New Zealand needs a new independent water regulator with the power and resources to set standards and enforce them, Water NZ Chief Executive John Pfahlert said.
Speaking ahead of his presentation on water reform at Ozwater’19 next week, Pfahlert said a regulator responsible for all three waters (drinking water, wastewater and stormwater) would be ideal, but that drinking water should be the first priority.
“The Ministry of Health, which oversees the implementation of drinking water standards, hasn’t had a prosecution in 20 years,” Pfahlert said.
“In an environment like that, there’s no incentive for people to comply, which is why we’ve got such a poor track record of drinking water contamination events.
“The regulatory functions should be taken away from the Ministry of Health as it has clearly demonstrated it is unable or unwilling to regulate drinking water delivery effectively.”

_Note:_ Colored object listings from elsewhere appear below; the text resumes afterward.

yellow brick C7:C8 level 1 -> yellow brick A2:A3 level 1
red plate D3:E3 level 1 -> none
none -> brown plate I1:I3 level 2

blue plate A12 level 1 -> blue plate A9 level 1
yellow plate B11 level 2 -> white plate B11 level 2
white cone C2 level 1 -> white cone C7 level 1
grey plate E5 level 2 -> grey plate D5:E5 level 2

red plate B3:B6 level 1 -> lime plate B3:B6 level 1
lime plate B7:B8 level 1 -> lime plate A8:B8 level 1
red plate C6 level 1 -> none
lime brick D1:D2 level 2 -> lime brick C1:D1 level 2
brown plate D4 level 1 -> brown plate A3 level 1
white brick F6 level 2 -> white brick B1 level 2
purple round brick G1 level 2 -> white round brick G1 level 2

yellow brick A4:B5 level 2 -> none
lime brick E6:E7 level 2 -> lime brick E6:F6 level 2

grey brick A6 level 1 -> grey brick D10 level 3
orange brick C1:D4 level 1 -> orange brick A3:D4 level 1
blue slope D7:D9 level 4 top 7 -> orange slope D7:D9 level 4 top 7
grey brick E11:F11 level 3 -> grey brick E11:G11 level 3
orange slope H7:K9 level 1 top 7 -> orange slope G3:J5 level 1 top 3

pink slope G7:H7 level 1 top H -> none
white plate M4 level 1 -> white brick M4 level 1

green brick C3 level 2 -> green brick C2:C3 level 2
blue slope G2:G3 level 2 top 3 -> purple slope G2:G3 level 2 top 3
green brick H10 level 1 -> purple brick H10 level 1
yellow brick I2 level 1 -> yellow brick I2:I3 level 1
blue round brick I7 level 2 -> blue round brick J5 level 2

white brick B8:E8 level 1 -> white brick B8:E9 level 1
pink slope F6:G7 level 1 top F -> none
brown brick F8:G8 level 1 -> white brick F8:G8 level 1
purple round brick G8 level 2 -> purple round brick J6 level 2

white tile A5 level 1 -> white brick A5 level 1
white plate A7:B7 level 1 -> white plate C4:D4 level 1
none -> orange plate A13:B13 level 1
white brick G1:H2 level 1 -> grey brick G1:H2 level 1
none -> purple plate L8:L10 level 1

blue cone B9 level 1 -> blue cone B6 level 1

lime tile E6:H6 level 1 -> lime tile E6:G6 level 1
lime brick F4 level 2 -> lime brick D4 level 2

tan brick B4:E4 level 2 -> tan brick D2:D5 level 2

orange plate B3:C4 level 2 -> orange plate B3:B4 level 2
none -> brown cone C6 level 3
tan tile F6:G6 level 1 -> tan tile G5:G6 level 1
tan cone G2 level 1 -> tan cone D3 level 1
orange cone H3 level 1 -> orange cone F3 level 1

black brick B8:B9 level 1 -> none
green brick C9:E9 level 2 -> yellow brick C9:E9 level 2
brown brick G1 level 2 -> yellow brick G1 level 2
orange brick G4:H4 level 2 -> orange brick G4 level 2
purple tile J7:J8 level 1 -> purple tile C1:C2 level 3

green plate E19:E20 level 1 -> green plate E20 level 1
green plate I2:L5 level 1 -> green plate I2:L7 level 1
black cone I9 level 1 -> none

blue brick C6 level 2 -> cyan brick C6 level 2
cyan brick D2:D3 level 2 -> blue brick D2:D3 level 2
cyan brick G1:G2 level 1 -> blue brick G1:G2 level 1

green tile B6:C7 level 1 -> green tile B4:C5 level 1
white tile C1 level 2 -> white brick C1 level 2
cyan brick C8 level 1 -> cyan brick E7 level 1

One of the most notable contamination events in recent years was the 2016 Havelock North campylobacter outbreak, in which four people died and 5000 fell ill in a small town on NZ’s North Island.
A government inquiry into the outbreak warned that nearly 800,000 New Zealanders, or 20% of the serviced population, were drinking water that was “not demonstrably safe”.
“Of these, 92,000 are at risk of bacterial infection, 681,000 of protozoal infection, and 59,000 at risk from the long-term effects of exposure to chemicals,” the report stated.
Regulatory reform likely
Recognising the problems went beyond the Havelock North incident, the NZ Government launched a broader look at water regulation and supply across the country in mid-2017.
The resulting Three Waters Review is still ongoing but initial findings have raised questions about the effectiveness of current regulation and the sustainability of water service providers.
It has highlighted the need for regulatory reform, with an update from Local Government Minister Nanaia Mahuta and Health Minister David Clark in November 2018 revealing an overhaul of water regulation would be part of the Three Waters Review.
“The immediate priority for the review is the detailed policy work on the overarching shape and form of regulatory arrangements for drinking water and wastewater,” the update said.
“The Ministers of Local Government, Health, and the Environment intend to take detailed proposals on this to Cabinet in June 2019.”
For Pfahlert, this is a step in the right direction, although he recognises change won’t happen overnight.
“As an industry body, for the past 10 to 15 years we have been saying there are some systemic issues with the way water is managed in this country,” Pfahlert said.
“We need regulatory reform and structural reform if we’re going to deliver changes.
“It’s about making sure customers get a quality drinking water product they feel safe to drink at an affordable price.
“Those have to be the benchmarks against which we evaluate any new system in our view.”